温榆对自己的手艺还是很有信心的,收到夸奖得意又开心:“你喜欢就好,快多吃点。”
两个人吃四菜一汤看起来有点超过了,但如果是他们俩,好像又不算很超过,解决大半后,进餐速度明显减缓。
纪让礼问温榆:“这么近怎么不干脆住家里。”
温榆:“住学校更近啊,还有食堂吃,可以节约出更多的时间用来学习,爸爸也这样想,所以他住校职工宿舍,周末或者放假我们才会一起回家。”
纪让礼:“你妈妈呢。”
温榆:“妈妈去世了,家里就我和爸爸两个。”
纪让礼:“……”
没有注意到对方瞬时蹙起的眉心,温榆继续说:“我本来是跟妈妈一起生活的,妈妈去世后我就被外公接回了家,不过后来外公也病逝了,要不是爸爸及时找到我,估计我就要被我的继外婆送去孤儿院了。”
纪让礼咳了声:“抱歉。”
“嗯?为什么道歉?”
有笨蛋的脑筋转不过来:“又不是你要送我去孤儿院。”
“。”纪让礼表情变得有些无语。
“哦哦我知道了。”
虽然慢半拍,好歹还是转了过来:“你是觉得不该提起我的伤心事吗?可是这不是伤心事,是幸运事,幸好爸爸找到我,不然我就会很可怜地在孤儿院长大,你也遇不到我这么好的室友了。”
说者无心,听者有意。
纪让礼目光轻微闪烁,无声打量起眼前年轻的男生。
的确,单纯开朗,乐观善良,像一只随时随地热情洋溢的小狗,聒噪却不会招人烦,有些记仇,又好像完全不记仇,长得漂亮,学习更是出乎意料地努力。
单亲家庭,却被爸爸养得很好。
要是真如他所说不幸流落至孤儿院,境况大概会跟现在完全不一样。
“确实挺幸运。

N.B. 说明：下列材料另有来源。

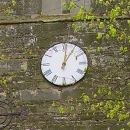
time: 1:01
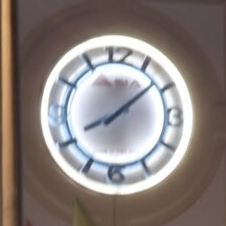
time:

”他状似随口。
幸运的小狗不需要吃苦,现在这样就很好。
“是吧。”温榆笑起来,看纪让礼搁了筷子,就问:“你已经吃饱了吗?要不休息一会儿再回学校吧,我教你玩我最喜欢的游戏怎么样?”
所谓最喜欢的游戏其实就是一个可联机的益智小游戏,玩家手手柄操纵像素小人打怪或者与其他玩家进行格斗。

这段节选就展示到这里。